[Items listed in a dataset]
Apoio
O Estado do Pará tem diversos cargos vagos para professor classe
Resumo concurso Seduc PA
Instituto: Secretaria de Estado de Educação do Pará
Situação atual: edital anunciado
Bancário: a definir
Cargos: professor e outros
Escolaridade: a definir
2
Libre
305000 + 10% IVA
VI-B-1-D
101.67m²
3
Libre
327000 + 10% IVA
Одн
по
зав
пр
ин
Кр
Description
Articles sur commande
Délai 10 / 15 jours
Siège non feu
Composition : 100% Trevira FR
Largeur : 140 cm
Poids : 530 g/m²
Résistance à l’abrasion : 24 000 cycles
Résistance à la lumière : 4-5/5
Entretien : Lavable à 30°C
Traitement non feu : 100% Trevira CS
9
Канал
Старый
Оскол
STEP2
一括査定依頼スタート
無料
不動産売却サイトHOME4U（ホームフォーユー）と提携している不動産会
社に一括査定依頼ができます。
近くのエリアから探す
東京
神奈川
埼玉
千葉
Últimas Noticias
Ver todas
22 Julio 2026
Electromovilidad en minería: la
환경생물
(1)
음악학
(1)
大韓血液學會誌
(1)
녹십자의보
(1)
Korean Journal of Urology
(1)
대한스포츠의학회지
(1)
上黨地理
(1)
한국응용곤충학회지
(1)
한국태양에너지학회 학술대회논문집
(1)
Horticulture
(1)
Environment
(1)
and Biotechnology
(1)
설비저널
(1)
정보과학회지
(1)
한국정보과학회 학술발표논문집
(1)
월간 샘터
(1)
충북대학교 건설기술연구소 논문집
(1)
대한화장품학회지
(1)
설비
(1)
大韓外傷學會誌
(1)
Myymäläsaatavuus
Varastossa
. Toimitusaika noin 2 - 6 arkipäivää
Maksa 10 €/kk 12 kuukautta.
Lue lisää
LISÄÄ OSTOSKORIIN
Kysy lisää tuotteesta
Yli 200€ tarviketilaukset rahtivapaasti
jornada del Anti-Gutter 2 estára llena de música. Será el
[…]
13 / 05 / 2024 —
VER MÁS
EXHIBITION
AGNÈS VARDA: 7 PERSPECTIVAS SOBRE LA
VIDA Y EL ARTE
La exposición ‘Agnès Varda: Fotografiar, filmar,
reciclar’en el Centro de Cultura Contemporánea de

■ **TASK DIRECTIONS**
Output only the number of lines in the data above that include the word "Trevira".

■ **FINAL ANSWER**
2